**ENTRIES SHOWN:**
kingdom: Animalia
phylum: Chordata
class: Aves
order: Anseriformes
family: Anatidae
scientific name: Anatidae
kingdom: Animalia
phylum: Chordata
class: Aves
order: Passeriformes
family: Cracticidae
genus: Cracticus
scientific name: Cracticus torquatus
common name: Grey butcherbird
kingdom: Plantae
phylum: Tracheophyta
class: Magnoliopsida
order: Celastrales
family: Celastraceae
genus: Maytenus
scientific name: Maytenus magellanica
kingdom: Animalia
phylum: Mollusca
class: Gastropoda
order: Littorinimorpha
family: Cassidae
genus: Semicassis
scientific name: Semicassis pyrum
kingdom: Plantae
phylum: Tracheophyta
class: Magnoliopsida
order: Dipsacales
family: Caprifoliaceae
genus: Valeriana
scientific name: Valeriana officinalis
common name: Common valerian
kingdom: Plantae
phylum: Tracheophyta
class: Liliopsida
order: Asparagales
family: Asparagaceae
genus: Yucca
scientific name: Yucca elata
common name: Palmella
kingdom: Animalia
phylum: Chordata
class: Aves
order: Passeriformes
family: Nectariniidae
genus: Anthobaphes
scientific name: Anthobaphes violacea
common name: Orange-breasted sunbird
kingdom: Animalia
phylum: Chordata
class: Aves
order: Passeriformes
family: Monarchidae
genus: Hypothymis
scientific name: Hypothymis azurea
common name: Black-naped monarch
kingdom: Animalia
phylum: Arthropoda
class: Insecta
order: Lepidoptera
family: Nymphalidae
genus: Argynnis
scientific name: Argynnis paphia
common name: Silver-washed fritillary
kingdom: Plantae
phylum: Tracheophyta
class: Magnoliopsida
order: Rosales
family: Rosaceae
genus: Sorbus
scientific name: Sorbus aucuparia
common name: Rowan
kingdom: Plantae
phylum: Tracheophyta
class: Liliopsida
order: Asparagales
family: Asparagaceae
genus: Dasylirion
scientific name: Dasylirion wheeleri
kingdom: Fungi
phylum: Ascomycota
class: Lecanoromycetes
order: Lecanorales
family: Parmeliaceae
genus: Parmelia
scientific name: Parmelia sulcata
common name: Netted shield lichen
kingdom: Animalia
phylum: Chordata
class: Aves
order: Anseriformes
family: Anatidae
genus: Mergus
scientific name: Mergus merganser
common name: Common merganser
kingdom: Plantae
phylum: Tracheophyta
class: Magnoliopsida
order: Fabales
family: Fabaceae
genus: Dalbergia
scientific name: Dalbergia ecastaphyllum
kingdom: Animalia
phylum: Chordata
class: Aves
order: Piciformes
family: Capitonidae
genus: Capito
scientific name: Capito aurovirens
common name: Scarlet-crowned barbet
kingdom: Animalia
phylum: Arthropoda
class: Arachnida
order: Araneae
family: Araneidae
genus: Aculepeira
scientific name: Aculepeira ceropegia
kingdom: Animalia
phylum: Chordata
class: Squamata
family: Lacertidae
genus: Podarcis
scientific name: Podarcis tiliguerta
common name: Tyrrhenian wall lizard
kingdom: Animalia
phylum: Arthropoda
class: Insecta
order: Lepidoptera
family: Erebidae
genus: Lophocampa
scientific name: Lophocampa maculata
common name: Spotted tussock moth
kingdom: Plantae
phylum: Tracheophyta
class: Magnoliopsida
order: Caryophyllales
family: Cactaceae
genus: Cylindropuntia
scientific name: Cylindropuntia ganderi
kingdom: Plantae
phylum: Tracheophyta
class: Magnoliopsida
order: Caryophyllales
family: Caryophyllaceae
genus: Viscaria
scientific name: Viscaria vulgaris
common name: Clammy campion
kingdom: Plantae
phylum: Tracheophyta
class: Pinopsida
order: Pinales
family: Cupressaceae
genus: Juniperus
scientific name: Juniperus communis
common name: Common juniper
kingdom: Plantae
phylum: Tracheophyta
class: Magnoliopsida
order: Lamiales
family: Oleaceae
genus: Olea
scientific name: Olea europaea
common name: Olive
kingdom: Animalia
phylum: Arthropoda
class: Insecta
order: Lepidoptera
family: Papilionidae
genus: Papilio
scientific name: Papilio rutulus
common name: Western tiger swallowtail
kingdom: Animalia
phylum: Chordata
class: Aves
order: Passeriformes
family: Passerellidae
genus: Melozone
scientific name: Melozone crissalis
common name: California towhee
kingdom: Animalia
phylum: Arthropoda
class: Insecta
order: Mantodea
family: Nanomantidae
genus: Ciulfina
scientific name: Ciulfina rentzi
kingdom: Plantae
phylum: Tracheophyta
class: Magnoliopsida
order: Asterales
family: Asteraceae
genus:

**PROBLEM DESCRIPTION:**
Recast every line of the material above as a numbered list, leaving out any blank lines.

**WRITTEN RESPONSE:**
1. kingdom: Animalia
2. phylum: Chordata
3. class: Aves
4. order: Anseriformes
5. family: Anatidae
6. scientific name: Anatidae
7. kingdom: Animalia
8. phylum: Chordata
9. class: Aves
10. order: Passeriformes
11. family: Cracticidae
12. genus: Cracticus
13. scientific name: Cracticus torquatus
14. common name: Grey butcherbird
15. kingdom: Plantae
16. phylum: Tracheophyta
17. class: Magnoliopsida
18. order: Celastrales
19. family: Celastraceae
20. genus: Maytenus
21. scientific name: Maytenus magellanica
22. kingdom: Animalia
23. phylum: Mollusca
24. class: Gastropoda
25. order: Littorinimorpha
26. family: Cassidae
27. genus: Semicassis
28. scientific name: Semicassis pyrum
29. kingdom: Plantae
30. phylum: Tracheophyta
31. class: Magnoliopsida
32. order: Dipsacales
33. family: Caprifoliaceae
34. genus: Valeriana
35. scientific name: Valeriana officinalis
36. common name: Common valerian
37. kingdom: Plantae
38. phylum: Tracheophyta
39. class: Liliopsida
40. order: Asparagales
41. family: Asparagaceae
42. genus: Yucca
43. scientific name: Yucca elata
44. common name: Palmella
45. kingdom: Animalia
46. phylum: Chordata
47. class: Aves
48. order: Passeriformes
49. family: Nectariniidae
50. genus: Anthobaphes
51. scientific name: Anthobaphes violacea
52. common name: Orange-breasted sunbird
53. kingdom: Animalia
54. phylum: Chordata
55. class: Aves
56. order: Passeriformes
57. family: Monarchidae
58. genus: Hypothymis
59. scientific name: Hypothymis azurea
60. common name: Black-naped monarch
61. kingdom: Animalia
62. phylum: Arthropoda
63. class: Insecta
64. order: Lepidoptera
65. family: Nymphalidae
66. genus: Argynnis
67. scientific name: Argynnis paphia
68. common name: Silver-washed fritillary
69. kingdom: Plantae
70. phylum: Tracheophyta
71. class: Magnoliopsida
72. order: Rosales
73. family: Rosaceae
74. genus: Sorbus
75. scientific name: Sorbus aucuparia
76. common name: Rowan
77. kingdom: Plantae
78. phylum: Tracheophyta
79. class: Liliopsida
80. order: Asparagales
81. family: Asparagaceae
82. genus: Dasylirion
83. scientific name: Dasylirion wheeleri
84. kingdom: Fungi
85. phylum: Ascomycota
86. class: Lecanoromycetes
87. order: Lecanorales
88. family: Parmeliaceae
89. genus: Parmelia
90. scientific name: Parmelia sulcata
91. common name: Netted shield lichen
92. kingdom: Animalia
93. phylum: Chordata
94. class: Aves
95. order: Anseriformes
96. family: Anatidae
97. genus: Mergus
98. scientific name: Mergus merganser
99. common name: Common merganser
100. kingdom: Plantae
101. phylum: Tracheophyta
102. class: Magnoliopsida
103. order: Fabales
104. family: Fabaceae
105. genus: Dalbergia
106. scientific name: Dalbergia ecastaphyllum
107. kingdom: Animalia
108. phylum: Chordata
109. class: Aves
110. order: Piciformes
111. family: Capitonidae
112. genus: Capito
113. scientific name: Capito aurovirens
114. common name: Scarlet-crowned barbet
115. kingdom: Animalia
116. phylum: Arthropoda
117. class: Arachnida
118. order: Araneae
119. family: Araneidae
120. genus: Aculepeira
121. scientific name: Aculepeira ceropegia
122. kingdom: Animalia
123. phylum: Chordata
124. class: Squamata
125. family: Lacertidae
126. genus: Podarcis
127. scientific name: Podarcis tiliguerta
128. common name: Tyrrhenian wall lizard
129. kingdom: Animalia
130. phylum: Arthropoda
131. class: Insecta
132. order: Lepidoptera
133. family: Erebidae
134. genus: Lophocampa
135. scientific name: Lophocampa maculata
136. common name: Spotted tussock moth
137. kingdom: Plantae
138. phylum: Tracheophyta
139. class: Magnoliopsida
140. order: Caryophyllales
141. family: Cactaceae
142. genus: Cylindropuntia
143. scientific name: Cylindropuntia ganderi
144. kingdom: Plantae
145. phylum: Tracheophyta
146. class: Magnoliopsida
147. order: Caryophyllales
148. family: Caryophyllaceae
149. genus: Viscaria
150. scientific name: Viscaria vulgaris
151. common name: Clammy campion
152. kingdom: Plantae
153. phylum: Tracheophyta
154. class: Pinopsida
155. order: Pinales
156. family: Cupressaceae
157. genus: Juniperus
158. scientific name: Juniperus communis
159. common name: Common juniper
160. kingdom: Plantae
161. phylum: Tracheophyta
162. class: Magnoliopsida
163. order: Lamiales
164. family: Oleaceae
165. genus: Olea
166. scientific name: Olea europaea
167. common name: Olive
168. kingdom: Animalia
169. phylum: Arthropoda
170. class: Insecta
171. order: Lepidoptera
172. family: Papilionidae
173. genus: Papilio
174. scientific name: Papilio rutulus
175. common name: Western tiger swallowtail
176. kingdom: Animalia
177. phylum: Chordata
178. class: Aves
179. order: Passeriformes
180. family: Passerellidae
181. genus: Melozone
182. scientific name: Melozone crissalis
183. common name: California towhee
184. kingdom: Animalia
185. phylum: Arthropoda
186. class: Insecta
187. order: Mantodea
188. family: Nanomantidae
189. genus: Ciulfina
190. scientific name: Ciulfina rentzi
191. kingdom: Plantae
192. phylum: Tracheophyta
193. class: Magnoliopsida
194. order: Asterales
195. family: Asteraceae
196. genus:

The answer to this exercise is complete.